Written instruction: Copy the forum thread on adding a date column from "all_files = root_dir.glob('*CPE_*.csv')" to "from the filename.", replacing "date_col" with "file_date".

Selected excerpt:

###

Reputation: 47
I have some code that looks like this:
import pandas as pd
import glob
root_directory = r"\\some\shared\directory"
all_files = glob.glob(f'{root_directory}\CPE_*.csv')
li = []
for filename in all_files:
frame = pd.read_csv(filename, index_col=None, header=0, encoding='latin1')
li.append(frame)
df = pd.concat(li, axis=0, ignore_index=True)
This code allows me to concatenate the data and create a master csv file, but I want to add a new column to each dataframe as I loop through them. The file names look something like this: CPE_02082020.csv , CPE_02092020 , etc. So the date is in the file name itself with the format of mmddyyyy. How do I add a date column to each file as I loop through and concatenate them?
Upvotes: 1
Views: 1224
Reputation: 23099
You can assign the column during a for loop, let's simplify a little using a list comprehension and Pathlib
:
import pandas as pd
from pathlib import Path
root_dir = Path('\\some\shared\directory')
all_files = root_dir.glob('*CPE_*.csv')
dfs = [
pd.read_csv(f, index_col=None, header=0, encoding='latin1')\
.assign(date_col=
pd.to_datetime(f.stem.split('_')[1],format='%m%d%Y',errors='coerce'))
for f in all_files
]
print(pd.concat(dfs))
Upvotes: 0
Reputation: 105
To add a date column to each dataframe you can simply add a new column to frame while looping through all_files. This method was suggested by biobirdman on a previous post. You can then use split() to get just the date from the filename.
Try:
for filename in all_files:
frame = pd.read_csv(filename, index_col=None, header=0, encoding='latin1')
frame['date'] = filename.split('_')[1]
li.append(frame)
df = pd.concat(li, axis=0, ignore_index=True)
Then to convert df['date'] to datetime add:
df['date'] = pd.to_datetime(df['date'])
Upvotes: 3

###

Records shown:
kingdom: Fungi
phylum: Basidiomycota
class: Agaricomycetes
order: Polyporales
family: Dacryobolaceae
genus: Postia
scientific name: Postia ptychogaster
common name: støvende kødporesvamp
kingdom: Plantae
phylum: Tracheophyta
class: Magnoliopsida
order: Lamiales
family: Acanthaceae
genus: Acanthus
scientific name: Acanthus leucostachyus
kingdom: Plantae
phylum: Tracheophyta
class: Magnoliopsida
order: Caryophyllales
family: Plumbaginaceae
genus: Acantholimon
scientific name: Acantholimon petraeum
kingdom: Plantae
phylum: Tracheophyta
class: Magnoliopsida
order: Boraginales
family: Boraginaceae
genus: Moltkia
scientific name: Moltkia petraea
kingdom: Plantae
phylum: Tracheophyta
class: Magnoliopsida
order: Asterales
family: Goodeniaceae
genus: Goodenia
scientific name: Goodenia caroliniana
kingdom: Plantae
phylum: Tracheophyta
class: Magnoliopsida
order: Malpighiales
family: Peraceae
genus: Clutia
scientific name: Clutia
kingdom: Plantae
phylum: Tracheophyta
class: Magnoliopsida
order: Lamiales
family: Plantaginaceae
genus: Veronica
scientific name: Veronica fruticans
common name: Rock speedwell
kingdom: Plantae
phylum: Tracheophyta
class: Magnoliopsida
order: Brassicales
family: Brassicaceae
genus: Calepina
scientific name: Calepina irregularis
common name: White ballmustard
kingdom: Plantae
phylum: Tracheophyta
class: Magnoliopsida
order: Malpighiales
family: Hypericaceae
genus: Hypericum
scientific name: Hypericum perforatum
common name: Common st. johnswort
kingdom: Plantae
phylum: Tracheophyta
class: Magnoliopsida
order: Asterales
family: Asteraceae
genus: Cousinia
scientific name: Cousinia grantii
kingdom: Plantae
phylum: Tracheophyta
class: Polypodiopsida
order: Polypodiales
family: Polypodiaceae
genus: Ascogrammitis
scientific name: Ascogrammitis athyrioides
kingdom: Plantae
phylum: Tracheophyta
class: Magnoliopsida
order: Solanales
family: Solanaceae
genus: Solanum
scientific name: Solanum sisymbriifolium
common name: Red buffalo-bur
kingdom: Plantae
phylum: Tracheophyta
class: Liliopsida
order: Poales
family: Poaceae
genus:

###

Response to this task:
all_files = root_dir.glob('*CPE_*.csv')
dfs = [
pd.read_csv(f, index_col=None, header=0, encoding='latin1')\
.assign(file_date=
pd.to_datetime(f.stem.split('_')[1],format='%m%d%Y',errors='coerce'))
for f in all_files
]
print(pd.concat(dfs))
Upvotes: 0
Reputation: 105
To add a date column to each dataframe you can simply add a new column to frame while looping through all_files. This method was suggested by biobirdman on a previous post. You can then use split() to get just the date from the filename.